How many lines in the material below include the string "Soporte"? Answer with the number only.

» EXTRACTED INFORMATION

══════

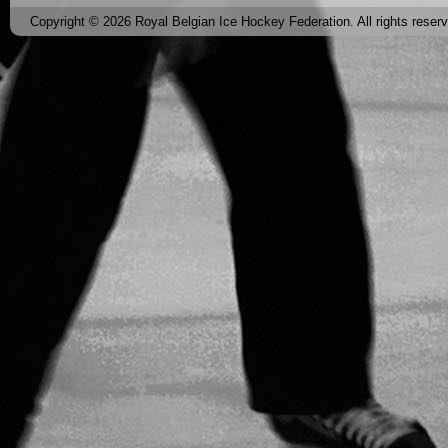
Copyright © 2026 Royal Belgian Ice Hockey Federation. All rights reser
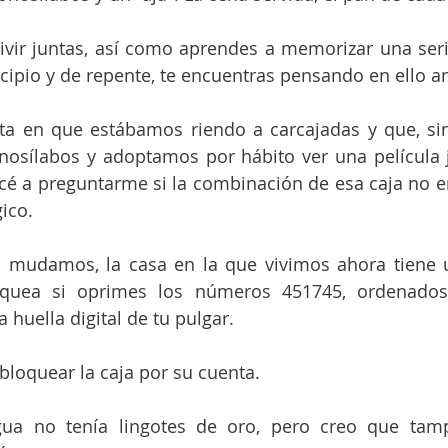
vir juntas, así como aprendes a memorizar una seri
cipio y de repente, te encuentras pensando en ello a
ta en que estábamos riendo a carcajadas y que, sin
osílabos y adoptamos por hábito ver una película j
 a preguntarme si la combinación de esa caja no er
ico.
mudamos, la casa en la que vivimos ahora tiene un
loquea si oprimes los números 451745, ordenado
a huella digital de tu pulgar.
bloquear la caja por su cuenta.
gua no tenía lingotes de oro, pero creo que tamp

══════

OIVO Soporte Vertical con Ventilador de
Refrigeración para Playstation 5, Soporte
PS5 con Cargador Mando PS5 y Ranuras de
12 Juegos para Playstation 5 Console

══════

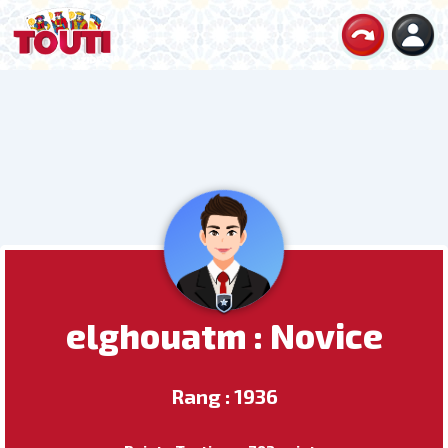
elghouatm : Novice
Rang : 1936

══════

» ANSWER TO THIS TASK
2